The Abra in "Fear Factor Phony." It was left behind by it's owners and left to live in old, abandoned, dilapidated building and always tormented about it's abandonment (as seen by its dream). Furthermore, it was demonized by the ghost Pokémon and Team Rocket thanks to it's siblings obnoxious behavior, despite it probably hated the noise as well, hence the force field.
In a meta sense, the late Takeshi Shudo. He wanted to create Pokémon as a series that families could watch together and enjoy (see Animation Age Ghetto above), but Executive Meddling and the international influence of 4Kids Entertainment turned his product into the Merchandise-Driven "kids-only" cartoon that older fans enjoy ragging on to this day. Especially after his death, many Pokémon fans sorely miss him and sympathize with his failure to realize his original vision of the series.
Woolseyism: Naturally quite a few, particularly the puns which can/can't be translated.
Brock's Sudowoodo's use of "Take Down" in the original Japanese - which Sudowoodo cannot legitimately learn in the games - was changed in the English dub to "Double Edge", a move with similar properties which Sudowoodo can use...similarly, in the episode where Ash challenged Roxanne's Gym, her Nosepass apparently used "Hyper Beam" twice in the Japanese version (during Ash's episode battling her) - but given the electric-based properties of the attack (which was actually plot-relevant), the dub changed these two instances to "Thunder Wave" and "Zap Cannon" respectively, which actually makes more sense (Zap Cannon is probably what the attack was meant to be, anyway).

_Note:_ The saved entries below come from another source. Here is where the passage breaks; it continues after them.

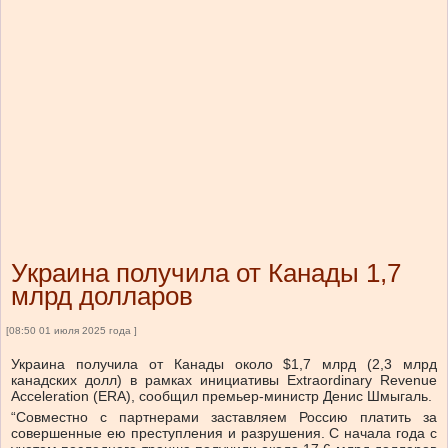
Украина получила от Канады 1,7
млрд долларов
[08:50 01 июля 2025 года ]
Украина получила от Канады около $1,7 млрд (2,3 млрд
канадских долл) в рамках инициативы Extraordinary Revenue
Acceleration (ERA), сообщил премьер-министр Денис Шмыгаль.
“Совместно с партнерами заставляем Россию платить за
совершенные ею преступления и разрушения. С начала года с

Hikari/Dawn's Embarrassing Nickname, "Pikari"/"Dee-Dee", is a particularly clever one, which makes you wonder if PUSA had planned it ahead. Dawn's nickname is treated as a Noodle Incident until the last DP Season, where its origins are revealed to be from Dawn having been shocked by a Plusle and Minun when she was little - her friend Kenny partially traumatised her at the time by calling her "Pikari" (in reference to pikapika, the sound an electric sparkle makes). Since the dub changed her name, the nickname becomes Dee-Dee - which is short for "Diamond Dandruff", a rather suitable nickname for the scenario.
While being a "Pokémon Sommelier" fits for Cilan "tasting" the compatability between Pokémon and trainers, "Pokémon Conoisseur" works much better when it comes to Cilan's various hobbies when he declares himself a "—- Conoisseur", seeing as a conoisseur is another term for an enthusiast.
Team Rocket's English Motto. Don't you dare deny it.